= Lead tin telluride =

Alloy of lead, tin and tellurium

Lead tin telluride, also referred to as PbSnTe or Pb_{1−x}Sn_{x}Te, is a ternary alloy of lead, tin and tellurium, generally made by alloying either tin into lead telluride or lead into tin telluride. It is a IV-VI narrow band gap semiconductor material.

The band gap of Pb_{1−x}Sn_{x}Te is tuned by varying the composition(x) in the material. SnTe can be alloyed with Pb (or PbTe with Sn) in order to tune the band gap from 0.29 eV (PbTe) to 0.18 eV (SnTe). Unlike II-VI chalcogenides, e.g. cadmium, mercury and zinc chalcogenides, the band gap in Pb_{1−x}Sn_{x}Te does not changes linearly between the two extremes. In contrast, as the composition (x) is increased, the band gap decreases, approaches zero in the concentration regime (0.32–0.65 corresponding to temperature 4-300 K, respectively) and further increases towards bulk band gap of SnTe. Therefore, the lead tin telluride alloys have narrower band gaps than their end point counterparts making lead tin telluride an ideal candidate for mid infrared, 3–14 μm opto-electronic application.

==Properties==
Lead tin telluride is p-type semiconductor at 300 K. The hole concentration increases as the tin content is increased resulting in an increase in electrical conductivity.
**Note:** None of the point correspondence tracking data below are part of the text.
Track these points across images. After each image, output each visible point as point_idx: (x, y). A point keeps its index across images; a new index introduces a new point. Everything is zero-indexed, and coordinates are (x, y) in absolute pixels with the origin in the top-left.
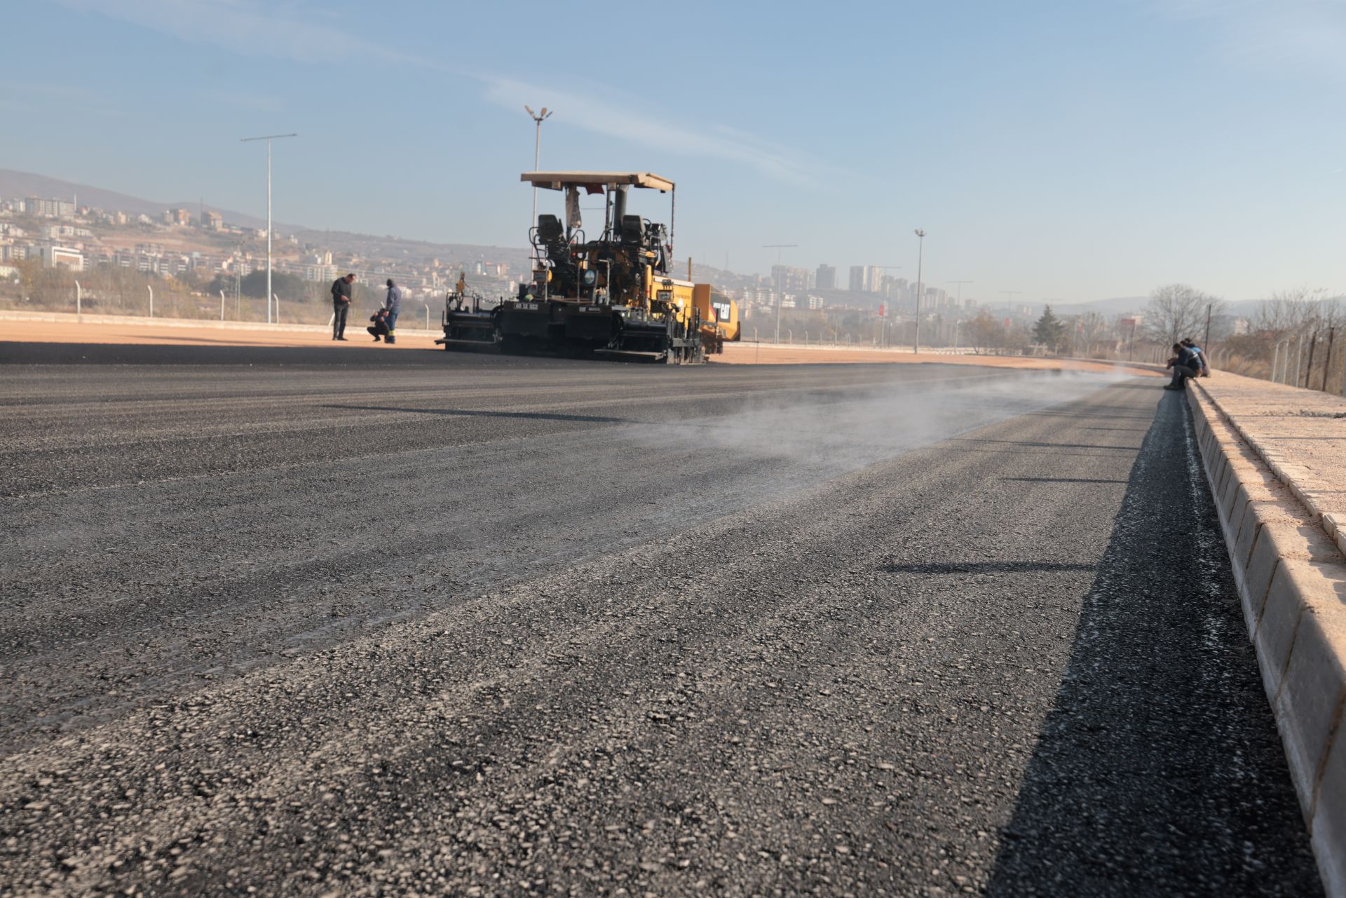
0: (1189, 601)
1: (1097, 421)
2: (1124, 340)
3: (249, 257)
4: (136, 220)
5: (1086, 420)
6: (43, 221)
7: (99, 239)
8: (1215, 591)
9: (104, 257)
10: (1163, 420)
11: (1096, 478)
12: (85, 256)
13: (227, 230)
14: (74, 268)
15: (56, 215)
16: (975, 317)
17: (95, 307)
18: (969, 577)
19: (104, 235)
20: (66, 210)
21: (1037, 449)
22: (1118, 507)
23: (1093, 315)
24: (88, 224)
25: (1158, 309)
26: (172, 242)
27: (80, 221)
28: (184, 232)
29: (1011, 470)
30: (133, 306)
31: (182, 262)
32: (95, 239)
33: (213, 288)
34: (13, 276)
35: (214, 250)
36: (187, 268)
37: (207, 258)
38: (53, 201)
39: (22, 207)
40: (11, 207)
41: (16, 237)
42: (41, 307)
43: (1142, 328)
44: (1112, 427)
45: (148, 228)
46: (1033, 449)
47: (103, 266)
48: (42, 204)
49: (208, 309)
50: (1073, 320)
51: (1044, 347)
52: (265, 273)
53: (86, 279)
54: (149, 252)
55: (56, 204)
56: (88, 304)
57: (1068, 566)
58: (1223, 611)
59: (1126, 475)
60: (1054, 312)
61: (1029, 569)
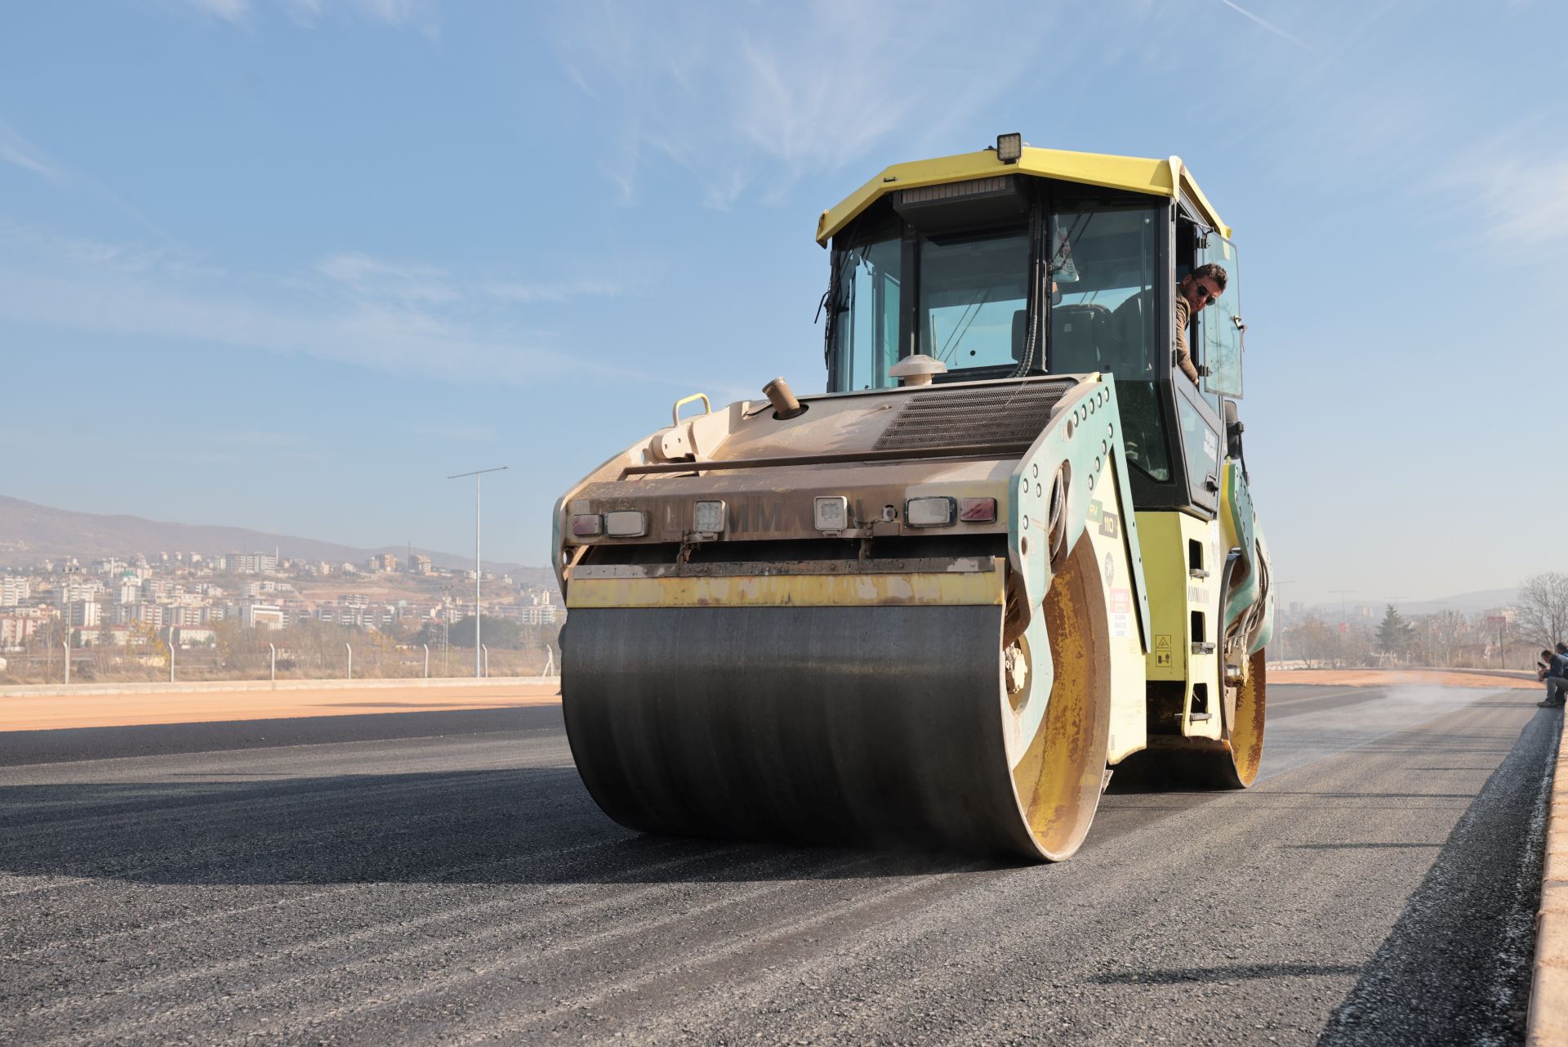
0: (1465, 1014)
1: (1434, 757)
2: (1494, 643)
3: (459, 602)
4: (340, 569)
5: (1419, 757)
6: (244, 577)
7: (301, 593)
8: (1504, 1000)
9: (306, 612)
10: (1521, 752)
11: (1405, 841)
12: (286, 612)
13: (435, 574)
14: (273, 626)
15: (257, 571)
16: (1303, 624)
17: (293, 669)
18: (1196, 988)
19: (306, 589)
20: (267, 564)
21: (1342, 801)
22: (1418, 883)
23: (1450, 614)
24: (289, 578)
25: (1532, 604)
26: (375, 590)
27: (281, 575)
28: (390, 580)
29: (1298, 835)
30: (332, 667)
31: (388, 612)
32: (297, 593)
33: (421, 638)
34: (210, 640)
35: (422, 597)
36: (392, 618)
37: (414, 606)
38: (254, 556)
39: (223, 564)
40: (211, 565)
41: (215, 597)
42: (236, 673)
43: (1515, 626)
44: (1451, 765)
45: (352, 578)
46: (1336, 801)
47: (303, 621)
48: (243, 559)
49: (415, 663)
50: (1425, 622)
51: (1393, 656)
52: (474, 618)
53: (283, 639)
54: (351, 604)
55: (257, 559)
56: (285, 666)
57: (1326, 968)
58: (1505, 1028)
59: (1444, 836)
60: (1400, 612)
61: (1275, 974)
For composition range x = 0 to 0.1, electrical conductivity decreases with increase in temperature up to 500 K and increases beyond 500 K. For composition range, x ≥ 0.25, electrical conductivity decreases with increases in temperature.
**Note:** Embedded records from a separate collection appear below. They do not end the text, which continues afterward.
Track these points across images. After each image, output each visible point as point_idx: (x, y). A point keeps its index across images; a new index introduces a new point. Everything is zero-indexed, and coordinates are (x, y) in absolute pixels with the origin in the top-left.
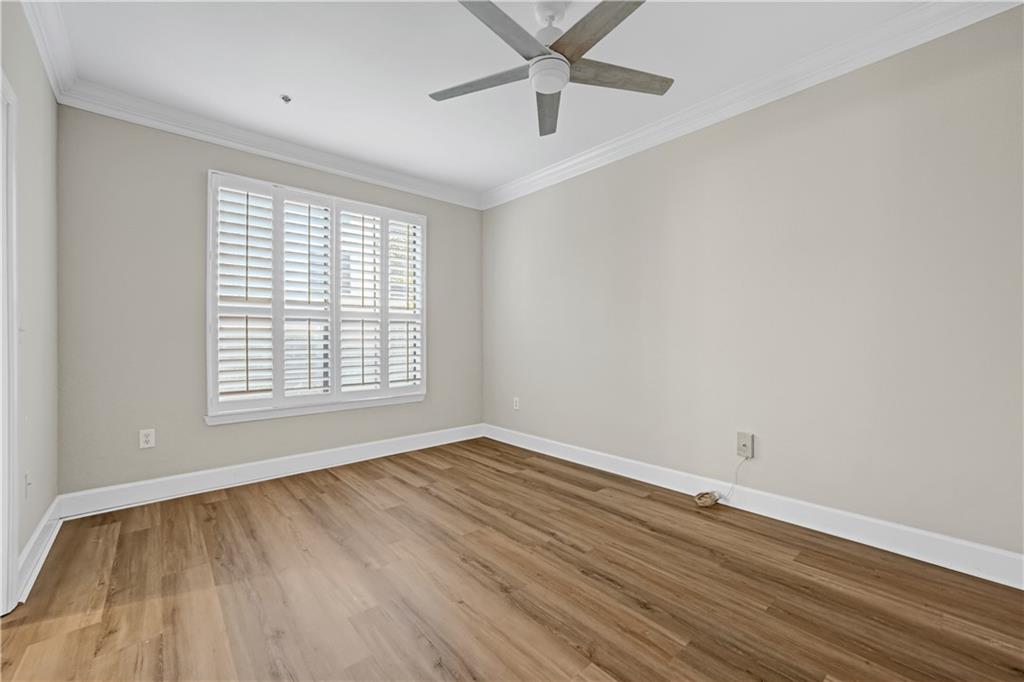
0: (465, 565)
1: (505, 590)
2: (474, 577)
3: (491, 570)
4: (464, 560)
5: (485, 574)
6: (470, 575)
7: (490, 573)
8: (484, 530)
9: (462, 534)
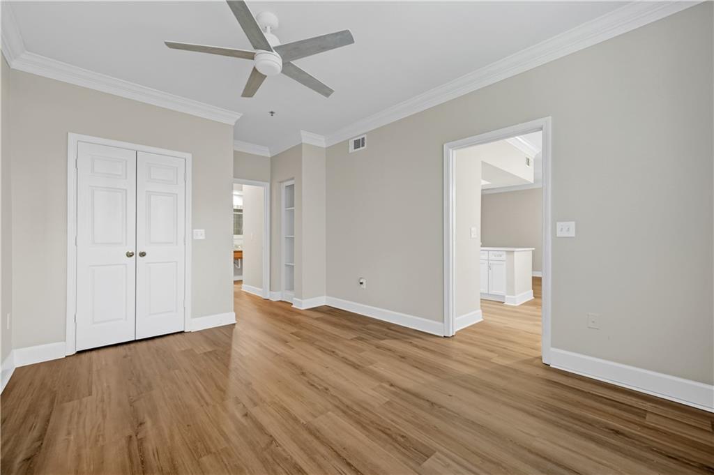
0: (326, 386)
1: (303, 374)
2: (320, 379)
3: (309, 383)
4: (327, 389)
5: (313, 381)
6: (322, 380)
7: (310, 381)
8: (310, 419)
9: (330, 413)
The Seebeck coefficient of Pb_{1−x}Sn_{x}Te decreases with increases in Sn content at 300 K.

For composition x > 0.25, thermal conductivity of Pb_{1−x}Sn_{x}Te increases with increase in Sn content. Thermal conductivity values decreases with increase in temperature over the entire composition range, x > 0.

For Pb_{1−x}Sn_{x}Te, the optimum temperature corresponding to maximum thermoelectric power factor increases with increase in composition x. The pseudo binary alloy of Lead tin telluride acts as a thermoelectric material over 400–700 K temperature range.

Lead tin telluride has a positive temperature coefficient i.e. for a given composition x, band gap increases with temperature. Therefore, temperature stability has to be maintained while working with lead tin telluride based laser. However, the advantage is that the operating wavelength of the laser can simply be tuned by varying the operating temperature.

The optical absorption coefficient of lead tin telluride is typically ~750 cm^{−1} as compared to ~50 cm^{−1} for the extrinsic semiconductors such as doped silicon. The higher optical coefficient value not only ensures higher sensitivity but also reduces the spacing required between individual detector elements to prevent optical cross talk making integrated circuit technology easily accessible.

==Application==
Due to tunable narrow band gap and relatively higher operating temperature of lead tin telluride as compared to mercury cadmium telluride, it has been a material of choice for commercial applications in IR sources, band-pass filters and IR detectors. It has found applications as photovoltaic devices for sensing radiation in 8-14 μm window.

Single Crystal Pb_{1−x}Sn_{x}Te diode lasers have been employed for detection of gaseous pollutants like sulfur dioxide.

Lead tin tellurides have been used in thermoelectric devices.